BEGIN Information

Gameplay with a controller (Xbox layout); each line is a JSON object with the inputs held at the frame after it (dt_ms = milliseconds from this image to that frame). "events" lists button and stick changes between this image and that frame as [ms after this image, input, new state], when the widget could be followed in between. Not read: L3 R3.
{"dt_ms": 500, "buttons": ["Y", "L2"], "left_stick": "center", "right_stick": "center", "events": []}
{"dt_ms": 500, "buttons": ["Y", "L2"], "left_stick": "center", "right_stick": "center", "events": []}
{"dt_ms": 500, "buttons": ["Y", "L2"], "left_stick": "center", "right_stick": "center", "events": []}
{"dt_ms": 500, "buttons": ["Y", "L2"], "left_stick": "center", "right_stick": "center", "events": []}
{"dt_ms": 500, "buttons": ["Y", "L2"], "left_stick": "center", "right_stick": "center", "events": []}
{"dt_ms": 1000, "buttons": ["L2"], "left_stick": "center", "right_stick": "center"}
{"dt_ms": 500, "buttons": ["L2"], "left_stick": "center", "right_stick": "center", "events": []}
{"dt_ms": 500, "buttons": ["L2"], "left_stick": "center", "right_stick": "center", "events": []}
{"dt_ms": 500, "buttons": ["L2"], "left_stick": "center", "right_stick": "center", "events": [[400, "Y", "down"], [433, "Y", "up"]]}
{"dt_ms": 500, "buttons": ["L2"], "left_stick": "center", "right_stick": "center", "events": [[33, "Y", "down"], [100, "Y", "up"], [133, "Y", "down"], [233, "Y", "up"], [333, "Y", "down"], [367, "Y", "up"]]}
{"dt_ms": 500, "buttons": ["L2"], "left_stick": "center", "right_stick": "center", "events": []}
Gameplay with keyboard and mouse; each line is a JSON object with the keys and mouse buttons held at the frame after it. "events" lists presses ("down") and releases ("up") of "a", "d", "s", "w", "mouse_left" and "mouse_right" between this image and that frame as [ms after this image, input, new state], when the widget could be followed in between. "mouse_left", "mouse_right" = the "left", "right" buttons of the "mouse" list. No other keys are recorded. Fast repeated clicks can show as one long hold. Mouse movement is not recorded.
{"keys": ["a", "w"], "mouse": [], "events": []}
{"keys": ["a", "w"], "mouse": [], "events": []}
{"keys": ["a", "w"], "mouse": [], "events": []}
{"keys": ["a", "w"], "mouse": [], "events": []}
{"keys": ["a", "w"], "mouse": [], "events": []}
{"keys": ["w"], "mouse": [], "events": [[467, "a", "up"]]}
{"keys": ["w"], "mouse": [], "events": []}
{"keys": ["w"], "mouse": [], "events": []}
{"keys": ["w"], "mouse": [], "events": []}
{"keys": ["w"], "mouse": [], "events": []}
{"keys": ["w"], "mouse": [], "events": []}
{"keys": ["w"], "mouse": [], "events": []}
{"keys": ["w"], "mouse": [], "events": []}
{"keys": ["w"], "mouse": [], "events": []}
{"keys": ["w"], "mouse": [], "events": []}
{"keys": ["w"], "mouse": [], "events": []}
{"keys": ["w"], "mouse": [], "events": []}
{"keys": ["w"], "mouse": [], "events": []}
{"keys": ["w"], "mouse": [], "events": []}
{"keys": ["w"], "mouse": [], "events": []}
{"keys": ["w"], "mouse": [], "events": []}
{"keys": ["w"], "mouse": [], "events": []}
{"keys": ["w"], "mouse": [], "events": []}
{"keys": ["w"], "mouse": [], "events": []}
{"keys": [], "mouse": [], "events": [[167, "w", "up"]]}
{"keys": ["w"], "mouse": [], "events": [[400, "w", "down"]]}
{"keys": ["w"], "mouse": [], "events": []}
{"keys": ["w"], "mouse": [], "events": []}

END Information

Work request:
Without changing a word, print all of the entries above.

Solution to this task:
Gameplay with a controller (Xbox layout); each line is a JSON object with the inputs held at the frame after it (dt_ms = milliseconds from this image to that frame). "events" lists button and stick changes between this image and that frame as [ms after this image, input, new state], when the widget could be followed in between. Not read: L3 R3.
{"dt_ms": 500, "buttons": ["Y", "L2"], "left_stick": "center", "right_stick": "center", "events": []}
{"dt_ms": 500, "buttons": ["Y", "L2"], "left_stick": "center", "right_stick": "center", "events": []}
{"dt_ms": 500, "buttons": ["Y", "L2"], "left_stick": "center", "right_stick": "center", "events": []}
{"dt_ms": 500, "buttons": ["Y", "L2"], "left_stick": "center", "right_stick": "center", "events": []}
{"dt_ms": 500, "buttons": ["Y", "L2"], "left_stick": "center", "right_stick": "center", "events": []}
{"dt_ms": 1000, "buttons": ["L2"], "left_stick": "center", "right_stick": "center"}
{"dt_ms": 500, "buttons": ["L2"], "left_stick": "center", "right_stick": "center", "events": []}
{"dt_ms": 500, "buttons": ["L2"], "left_stick": "center", "right_stick": "center", "events": []}
{"dt_ms": 500, "buttons": ["L2"], "left_stick": "center", "right_stick": "center", "events": [[400, "Y", "down"], [433, "Y", "up"]]}
{"dt_ms": 500, "buttons": ["L2"], "left_stick": "center", "right_stick": "center", "events": [[33, "Y", "down"], [100, "Y", "up"], [133, "Y", "down"], [233, "Y", "up"], [333, "Y", "down"], [367, "Y", "up"]]}
{"dt_ms": 500, "buttons": ["L2"], "left_stick": "center", "right_stick": "center", "events": []}
Gameplay with keyboard and mouse; each line is a JSON object with the keys and mouse buttons held at the frame after it. "events" lists presses ("down") and releases ("up") of "a", "d", "s", "w", "mouse_left" and "mouse_right" between this image and that frame as [ms after this image, input, new state], when the widget could be followed in between. "mouse_left", "mouse_right" = the "left", "right" buttons of the "mouse" list. No other keys are recorded. Fast repeated clicks can show as one long hold. Mouse movement is not recorded.
{"keys": ["a", "w"], "mouse": [], "events": []}
{"keys": ["a", "w"], "mouse": [], "events": []}
{"keys": ["a", "w"], "mouse": [], "events": []}
{"keys": ["a", "w"], "mouse": [], "events": []}
{"keys": ["a", "w"], "mouse": [], "events": []}
{"keys": ["w"], "mouse": [], "events": [[467, "a", "up"]]}
{"keys": ["w"], "mouse": [], "events": []}
{"keys": ["w"], "mouse": [], "events": []}
{"keys": ["w"], "mouse": [], "events": []}
{"keys": ["w"], "mouse": [], "events": []}
{"keys": ["w"], "mouse": [], "events": []}
{"keys": ["w"], "mouse": [], "events": []}
{"keys": ["w"], "mouse": [], "events": []}
{"keys": ["w"], "mouse": [], "events": []}
{"keys": ["w"], "mouse": [], "events": []}
{"keys": ["w"], "mouse": [], "events": []}
{"keys": ["w"], "mouse": [], "events": []}
{"keys": ["w"], "mouse": [], "events": []}
{"keys": ["w"], "mouse": [], "events": []}
{"keys": ["w"], "mouse": [], "events": []}
{"keys": ["w"], "mouse": [], "events": []}
{"keys": ["w"], "mouse": [], "events": []}
{"keys": ["w"], "mouse": [], "events": []}
{"keys": ["w"], "mouse": [], "events": []}
{"keys": [], "mouse": [], "events": [[167, "w", "up"]]}
{"keys": ["w"], "mouse": [], "events": [[400, "w", "down"]]}
{"keys": ["w"], "mouse": [], "events": []}
{"keys": ["w"], "mouse": [], "events": []}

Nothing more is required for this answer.